22. A method for driving a display device including a plurality of pixels and at least one dummy pixel, each of the pixels comprising: i) an organic light-emitting diode, ii) a driving transistor configured to generate a driving current according to an image data signal, iii) a switching transistor configured to respond to a scan signal, iv) a compensation transistor configured to compensate for a threshold voltage of the driving transistor, v) a relay transistor configured to transmit a data voltage of a previous frame to a gate electrode terminal of the driving transistor, vi) a sustain capacitor configured to store a data voltage of a present frame received from a corresponding data line, and vii) a storage capacitor configured to store a voltage corresponding to the data voltage of the previous frame, wherein the dummy pixel has substantially the same structure as each of the pixels and includes a repair driver electrically connected to a repair line that is electrically connected to an organic light-emitting diode of at least one pixel of the pixels, the method comprising: resetting a voltage of a drain electrode of the driving transistor to a low-level first power source voltage; compensating for the threshold voltage of the driving transistor based at least in part on the compensation transistor being turned on; transmitting the data voltage of the previous frame stored in the sustain capacitor to the gate electrode terminal of the driving transistor based at least in part on the relay transistor being turned on; substantially simultaneously emitting light from the organic light-emitting diodes of the pixels in accordance with the driving current according to the data voltage of a previous frame based at least in part on application of a low-level second power source voltage to a cathode of the organic light-emitting diode; and turning on the switching transistors for each of the pixels and the dummy pixel according to sequentially transmitted scan signals substantially at the same time as the substantially simultaneous light emission, and storing the data voltage of the present frame, and wherein the repair driver of the dummy pixel comprises a first repair transistor configured to transmit a driving current generated from the driving transistor of the dummy pixel to the repair line, and wherein the first repair transistor is configured to be turned on during the substantially simultaneous light emission.

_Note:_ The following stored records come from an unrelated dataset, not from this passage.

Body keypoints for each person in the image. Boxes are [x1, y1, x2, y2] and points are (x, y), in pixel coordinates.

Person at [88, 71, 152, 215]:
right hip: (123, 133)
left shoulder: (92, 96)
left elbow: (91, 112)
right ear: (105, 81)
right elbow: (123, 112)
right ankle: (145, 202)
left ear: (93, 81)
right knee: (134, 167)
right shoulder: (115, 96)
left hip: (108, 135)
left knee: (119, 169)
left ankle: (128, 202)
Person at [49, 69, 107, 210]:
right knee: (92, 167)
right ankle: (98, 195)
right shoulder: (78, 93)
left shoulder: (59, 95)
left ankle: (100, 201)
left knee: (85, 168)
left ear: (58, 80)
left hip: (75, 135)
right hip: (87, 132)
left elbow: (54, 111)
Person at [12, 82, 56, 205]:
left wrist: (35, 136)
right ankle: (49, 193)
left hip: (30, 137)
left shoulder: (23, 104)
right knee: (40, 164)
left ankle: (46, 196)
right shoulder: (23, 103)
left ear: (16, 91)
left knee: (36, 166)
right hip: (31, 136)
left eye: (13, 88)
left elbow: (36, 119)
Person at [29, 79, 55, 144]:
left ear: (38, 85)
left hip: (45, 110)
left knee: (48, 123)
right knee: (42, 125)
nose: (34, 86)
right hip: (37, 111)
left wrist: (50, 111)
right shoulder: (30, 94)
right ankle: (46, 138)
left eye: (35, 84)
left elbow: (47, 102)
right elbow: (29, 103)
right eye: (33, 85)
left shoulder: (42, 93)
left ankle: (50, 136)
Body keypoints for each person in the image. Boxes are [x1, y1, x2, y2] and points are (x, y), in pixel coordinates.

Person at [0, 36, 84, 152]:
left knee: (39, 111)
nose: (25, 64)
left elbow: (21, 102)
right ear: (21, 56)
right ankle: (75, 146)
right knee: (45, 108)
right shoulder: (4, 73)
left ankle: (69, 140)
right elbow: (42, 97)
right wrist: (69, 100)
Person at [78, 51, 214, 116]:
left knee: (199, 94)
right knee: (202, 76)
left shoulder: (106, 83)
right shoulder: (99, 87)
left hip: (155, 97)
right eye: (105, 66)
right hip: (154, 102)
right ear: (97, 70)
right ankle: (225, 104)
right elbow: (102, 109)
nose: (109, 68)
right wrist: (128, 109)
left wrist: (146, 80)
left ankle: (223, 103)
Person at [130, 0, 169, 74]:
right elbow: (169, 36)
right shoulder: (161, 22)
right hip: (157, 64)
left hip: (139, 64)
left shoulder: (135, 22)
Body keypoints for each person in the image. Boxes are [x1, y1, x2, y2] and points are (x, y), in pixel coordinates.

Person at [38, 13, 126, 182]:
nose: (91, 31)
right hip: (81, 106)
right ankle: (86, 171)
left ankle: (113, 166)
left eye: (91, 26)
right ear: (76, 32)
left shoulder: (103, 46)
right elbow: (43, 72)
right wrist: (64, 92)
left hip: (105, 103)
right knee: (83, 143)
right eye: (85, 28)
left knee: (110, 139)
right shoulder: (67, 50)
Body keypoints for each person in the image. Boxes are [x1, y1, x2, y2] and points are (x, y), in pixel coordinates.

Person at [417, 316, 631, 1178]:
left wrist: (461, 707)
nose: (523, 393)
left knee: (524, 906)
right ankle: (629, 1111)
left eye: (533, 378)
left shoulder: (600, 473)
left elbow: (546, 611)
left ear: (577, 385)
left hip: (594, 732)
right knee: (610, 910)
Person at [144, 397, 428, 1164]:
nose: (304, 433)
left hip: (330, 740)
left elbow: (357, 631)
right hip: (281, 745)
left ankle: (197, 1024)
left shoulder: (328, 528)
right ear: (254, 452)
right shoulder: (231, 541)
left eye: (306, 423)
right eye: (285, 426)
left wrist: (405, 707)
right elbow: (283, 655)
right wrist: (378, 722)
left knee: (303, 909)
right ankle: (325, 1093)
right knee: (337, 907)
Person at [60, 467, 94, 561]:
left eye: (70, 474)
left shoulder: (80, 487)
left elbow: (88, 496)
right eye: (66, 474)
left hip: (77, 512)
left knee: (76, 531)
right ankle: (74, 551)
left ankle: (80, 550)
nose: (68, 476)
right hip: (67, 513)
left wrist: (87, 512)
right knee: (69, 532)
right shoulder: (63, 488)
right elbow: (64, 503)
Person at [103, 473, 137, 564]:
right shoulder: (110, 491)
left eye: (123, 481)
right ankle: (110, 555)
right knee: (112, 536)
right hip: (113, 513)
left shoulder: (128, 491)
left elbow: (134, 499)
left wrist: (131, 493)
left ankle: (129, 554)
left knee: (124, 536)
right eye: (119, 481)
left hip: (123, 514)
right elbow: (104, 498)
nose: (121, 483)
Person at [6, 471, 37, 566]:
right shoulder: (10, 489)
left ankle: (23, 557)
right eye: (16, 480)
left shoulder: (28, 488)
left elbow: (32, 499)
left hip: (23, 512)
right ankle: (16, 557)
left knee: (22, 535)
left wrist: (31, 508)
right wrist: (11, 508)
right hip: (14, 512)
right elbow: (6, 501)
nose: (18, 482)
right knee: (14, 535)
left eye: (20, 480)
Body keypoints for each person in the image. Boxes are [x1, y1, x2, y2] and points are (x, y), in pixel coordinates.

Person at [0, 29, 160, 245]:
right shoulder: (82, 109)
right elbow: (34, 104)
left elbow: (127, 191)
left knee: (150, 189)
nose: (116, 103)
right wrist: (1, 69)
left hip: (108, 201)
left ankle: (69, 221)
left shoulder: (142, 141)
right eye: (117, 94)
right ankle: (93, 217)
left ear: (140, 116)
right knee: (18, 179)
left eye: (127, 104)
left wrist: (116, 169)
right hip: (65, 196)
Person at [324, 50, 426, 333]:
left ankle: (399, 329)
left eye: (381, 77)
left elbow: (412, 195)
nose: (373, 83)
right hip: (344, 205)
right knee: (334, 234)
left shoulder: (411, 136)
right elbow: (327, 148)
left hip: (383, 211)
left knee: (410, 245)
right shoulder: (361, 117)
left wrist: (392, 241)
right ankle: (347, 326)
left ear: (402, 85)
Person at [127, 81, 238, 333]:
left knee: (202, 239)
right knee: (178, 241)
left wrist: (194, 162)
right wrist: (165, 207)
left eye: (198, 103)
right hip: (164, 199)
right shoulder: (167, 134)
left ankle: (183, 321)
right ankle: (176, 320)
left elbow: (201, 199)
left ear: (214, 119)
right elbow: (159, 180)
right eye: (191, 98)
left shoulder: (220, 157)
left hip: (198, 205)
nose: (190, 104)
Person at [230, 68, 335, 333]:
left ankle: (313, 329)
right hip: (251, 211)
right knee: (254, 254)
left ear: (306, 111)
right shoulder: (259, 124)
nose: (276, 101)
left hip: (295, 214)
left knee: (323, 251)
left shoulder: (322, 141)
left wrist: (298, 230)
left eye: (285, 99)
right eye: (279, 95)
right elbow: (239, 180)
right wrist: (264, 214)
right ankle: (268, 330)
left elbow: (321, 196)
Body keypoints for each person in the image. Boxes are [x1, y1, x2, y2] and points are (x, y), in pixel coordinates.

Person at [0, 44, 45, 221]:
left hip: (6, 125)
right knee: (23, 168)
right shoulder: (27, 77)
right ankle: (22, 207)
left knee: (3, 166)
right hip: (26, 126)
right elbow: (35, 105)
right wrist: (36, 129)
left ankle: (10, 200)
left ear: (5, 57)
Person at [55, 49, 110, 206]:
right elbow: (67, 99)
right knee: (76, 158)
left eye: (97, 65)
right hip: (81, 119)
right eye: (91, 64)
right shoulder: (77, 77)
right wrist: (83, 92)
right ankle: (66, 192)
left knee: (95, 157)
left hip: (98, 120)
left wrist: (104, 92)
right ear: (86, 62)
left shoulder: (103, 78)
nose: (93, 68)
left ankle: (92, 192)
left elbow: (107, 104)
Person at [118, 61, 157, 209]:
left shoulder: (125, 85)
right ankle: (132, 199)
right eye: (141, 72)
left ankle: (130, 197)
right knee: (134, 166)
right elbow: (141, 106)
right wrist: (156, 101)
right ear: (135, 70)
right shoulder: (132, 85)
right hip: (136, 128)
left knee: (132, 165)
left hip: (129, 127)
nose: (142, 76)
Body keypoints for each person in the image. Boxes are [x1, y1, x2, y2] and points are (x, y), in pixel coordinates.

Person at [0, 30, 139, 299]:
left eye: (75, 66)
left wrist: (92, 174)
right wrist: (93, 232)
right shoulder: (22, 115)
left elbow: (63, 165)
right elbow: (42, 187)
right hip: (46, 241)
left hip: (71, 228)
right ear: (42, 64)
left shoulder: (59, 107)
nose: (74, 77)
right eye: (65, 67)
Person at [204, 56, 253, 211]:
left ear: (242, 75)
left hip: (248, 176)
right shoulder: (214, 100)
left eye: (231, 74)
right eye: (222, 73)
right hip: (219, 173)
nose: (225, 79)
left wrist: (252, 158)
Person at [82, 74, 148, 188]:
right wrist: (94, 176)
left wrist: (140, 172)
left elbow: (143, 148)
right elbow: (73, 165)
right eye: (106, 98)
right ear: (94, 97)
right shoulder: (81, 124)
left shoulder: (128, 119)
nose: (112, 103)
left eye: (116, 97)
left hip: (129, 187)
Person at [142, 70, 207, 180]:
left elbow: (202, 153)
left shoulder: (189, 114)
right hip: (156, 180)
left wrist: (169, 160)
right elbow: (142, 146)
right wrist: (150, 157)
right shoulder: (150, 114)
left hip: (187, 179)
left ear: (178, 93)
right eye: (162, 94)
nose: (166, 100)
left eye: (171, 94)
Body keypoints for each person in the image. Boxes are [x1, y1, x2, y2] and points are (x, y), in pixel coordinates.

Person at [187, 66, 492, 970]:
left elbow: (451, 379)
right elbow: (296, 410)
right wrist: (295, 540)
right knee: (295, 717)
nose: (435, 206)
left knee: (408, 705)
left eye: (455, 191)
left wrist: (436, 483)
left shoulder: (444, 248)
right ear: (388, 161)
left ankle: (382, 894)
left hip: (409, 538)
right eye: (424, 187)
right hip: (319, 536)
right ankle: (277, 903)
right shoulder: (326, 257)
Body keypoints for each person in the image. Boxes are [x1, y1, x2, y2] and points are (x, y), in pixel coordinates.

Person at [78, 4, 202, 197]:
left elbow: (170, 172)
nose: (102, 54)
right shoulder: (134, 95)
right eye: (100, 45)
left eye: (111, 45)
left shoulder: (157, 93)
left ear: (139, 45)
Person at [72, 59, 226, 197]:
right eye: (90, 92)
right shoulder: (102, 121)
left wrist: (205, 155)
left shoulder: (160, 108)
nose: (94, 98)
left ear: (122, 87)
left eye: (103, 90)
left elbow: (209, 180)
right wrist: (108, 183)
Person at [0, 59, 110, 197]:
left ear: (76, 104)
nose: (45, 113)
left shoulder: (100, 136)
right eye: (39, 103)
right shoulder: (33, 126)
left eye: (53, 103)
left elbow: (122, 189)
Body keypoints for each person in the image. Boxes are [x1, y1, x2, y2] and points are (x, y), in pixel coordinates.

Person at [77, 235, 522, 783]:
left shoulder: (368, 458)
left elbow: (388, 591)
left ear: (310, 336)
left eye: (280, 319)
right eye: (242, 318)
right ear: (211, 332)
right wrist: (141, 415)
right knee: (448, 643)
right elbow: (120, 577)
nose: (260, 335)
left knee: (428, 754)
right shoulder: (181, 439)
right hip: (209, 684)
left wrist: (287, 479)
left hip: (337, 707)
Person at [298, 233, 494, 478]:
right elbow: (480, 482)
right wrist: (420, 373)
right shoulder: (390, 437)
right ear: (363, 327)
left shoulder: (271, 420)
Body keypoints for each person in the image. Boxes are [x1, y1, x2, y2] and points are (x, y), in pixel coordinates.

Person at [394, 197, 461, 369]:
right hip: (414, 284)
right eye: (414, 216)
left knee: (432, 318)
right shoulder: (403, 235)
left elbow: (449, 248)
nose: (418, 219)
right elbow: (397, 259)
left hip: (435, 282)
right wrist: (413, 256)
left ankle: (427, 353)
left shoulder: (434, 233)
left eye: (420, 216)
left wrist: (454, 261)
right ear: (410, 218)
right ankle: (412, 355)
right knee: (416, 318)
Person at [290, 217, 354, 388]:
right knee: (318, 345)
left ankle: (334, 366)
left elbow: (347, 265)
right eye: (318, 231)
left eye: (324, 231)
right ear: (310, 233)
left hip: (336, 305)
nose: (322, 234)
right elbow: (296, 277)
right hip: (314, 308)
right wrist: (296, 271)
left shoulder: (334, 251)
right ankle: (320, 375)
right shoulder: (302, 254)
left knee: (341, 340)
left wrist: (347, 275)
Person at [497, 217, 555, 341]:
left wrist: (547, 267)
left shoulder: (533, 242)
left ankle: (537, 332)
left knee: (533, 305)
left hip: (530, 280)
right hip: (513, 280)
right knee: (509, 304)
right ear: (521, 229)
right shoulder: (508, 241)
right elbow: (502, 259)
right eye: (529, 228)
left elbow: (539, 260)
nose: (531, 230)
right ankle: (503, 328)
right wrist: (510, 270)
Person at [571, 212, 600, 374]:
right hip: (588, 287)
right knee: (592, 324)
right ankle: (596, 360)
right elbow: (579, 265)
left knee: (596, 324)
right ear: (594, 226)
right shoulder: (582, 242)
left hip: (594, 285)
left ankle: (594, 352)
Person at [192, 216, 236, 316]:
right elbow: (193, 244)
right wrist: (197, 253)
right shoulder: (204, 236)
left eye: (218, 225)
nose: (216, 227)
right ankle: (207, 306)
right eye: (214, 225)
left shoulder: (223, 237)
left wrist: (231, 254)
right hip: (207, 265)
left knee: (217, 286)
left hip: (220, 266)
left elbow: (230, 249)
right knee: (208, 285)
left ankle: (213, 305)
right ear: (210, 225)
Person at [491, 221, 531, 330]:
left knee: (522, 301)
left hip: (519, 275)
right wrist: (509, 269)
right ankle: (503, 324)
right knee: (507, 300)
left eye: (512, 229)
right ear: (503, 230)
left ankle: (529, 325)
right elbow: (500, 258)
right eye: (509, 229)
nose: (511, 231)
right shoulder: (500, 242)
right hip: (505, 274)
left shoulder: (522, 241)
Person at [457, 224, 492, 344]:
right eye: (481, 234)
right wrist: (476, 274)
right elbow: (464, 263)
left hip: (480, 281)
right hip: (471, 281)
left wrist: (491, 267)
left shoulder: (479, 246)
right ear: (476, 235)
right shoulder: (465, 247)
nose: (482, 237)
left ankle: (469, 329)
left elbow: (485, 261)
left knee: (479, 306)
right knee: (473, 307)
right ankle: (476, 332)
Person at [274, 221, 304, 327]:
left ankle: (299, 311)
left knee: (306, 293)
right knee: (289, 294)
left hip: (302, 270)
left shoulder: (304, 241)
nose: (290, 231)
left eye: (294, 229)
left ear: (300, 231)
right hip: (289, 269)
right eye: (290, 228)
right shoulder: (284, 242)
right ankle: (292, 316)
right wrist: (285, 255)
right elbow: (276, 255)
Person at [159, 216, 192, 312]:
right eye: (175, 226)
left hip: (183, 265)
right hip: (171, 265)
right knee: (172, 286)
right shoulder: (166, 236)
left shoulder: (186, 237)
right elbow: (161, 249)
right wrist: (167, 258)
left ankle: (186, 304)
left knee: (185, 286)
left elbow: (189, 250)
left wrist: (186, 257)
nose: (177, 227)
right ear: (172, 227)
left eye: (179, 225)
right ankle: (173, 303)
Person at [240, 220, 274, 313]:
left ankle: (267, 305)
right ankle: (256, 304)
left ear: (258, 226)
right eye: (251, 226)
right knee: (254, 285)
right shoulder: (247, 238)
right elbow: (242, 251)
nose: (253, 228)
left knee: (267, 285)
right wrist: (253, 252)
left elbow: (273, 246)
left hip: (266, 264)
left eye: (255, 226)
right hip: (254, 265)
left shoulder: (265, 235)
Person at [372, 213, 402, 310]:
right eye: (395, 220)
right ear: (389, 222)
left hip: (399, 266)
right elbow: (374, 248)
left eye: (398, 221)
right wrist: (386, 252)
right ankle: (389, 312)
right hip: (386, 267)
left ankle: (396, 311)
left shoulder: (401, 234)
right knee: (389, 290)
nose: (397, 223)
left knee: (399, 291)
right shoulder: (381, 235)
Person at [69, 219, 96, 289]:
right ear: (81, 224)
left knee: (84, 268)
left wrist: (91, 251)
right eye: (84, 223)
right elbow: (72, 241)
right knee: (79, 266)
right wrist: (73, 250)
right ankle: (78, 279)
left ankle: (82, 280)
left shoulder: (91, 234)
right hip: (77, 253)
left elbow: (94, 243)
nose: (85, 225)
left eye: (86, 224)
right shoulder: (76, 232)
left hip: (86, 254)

23. The method for driving the display device of claim 22 , wherein the period of the substantially simultaneous light emission is longer than or equal to the period of the scanning, and wherein the substantially simultaneous light emission and the scanning are overlapped with each other in each of the pixels and the dummy pixel.

24. The method for driving the display device of claim 22 , wherein the repair driver comprises: a second repair transistor provided between the driving transistor of the dummy pixel and an organic light-emitting diode of the dummy pixel, wherein the second repair transistor is configured to be turned on during the resetting, the compensating, and the transmitting, and wherein the second repair transistor is configured to be turned off during the substantially simultaneous light emission and the scanning.

25. The method for driving the display device of claim 22 , wherein the repair driver of the dummy pixel further comprises: a third repair transistor, wherein a first electrode of the third repair transistor is electrically connected to the driving transistor of the dummy pixel and the repair line, wherein a gate electrode and a second electrode of the third repair transistor are electrically connected to each other, and wherein the third repair transistor is configured to be turned on during a predetermined period before the substantially simultaneous light emission to apply an initialization driving voltage to the repair line.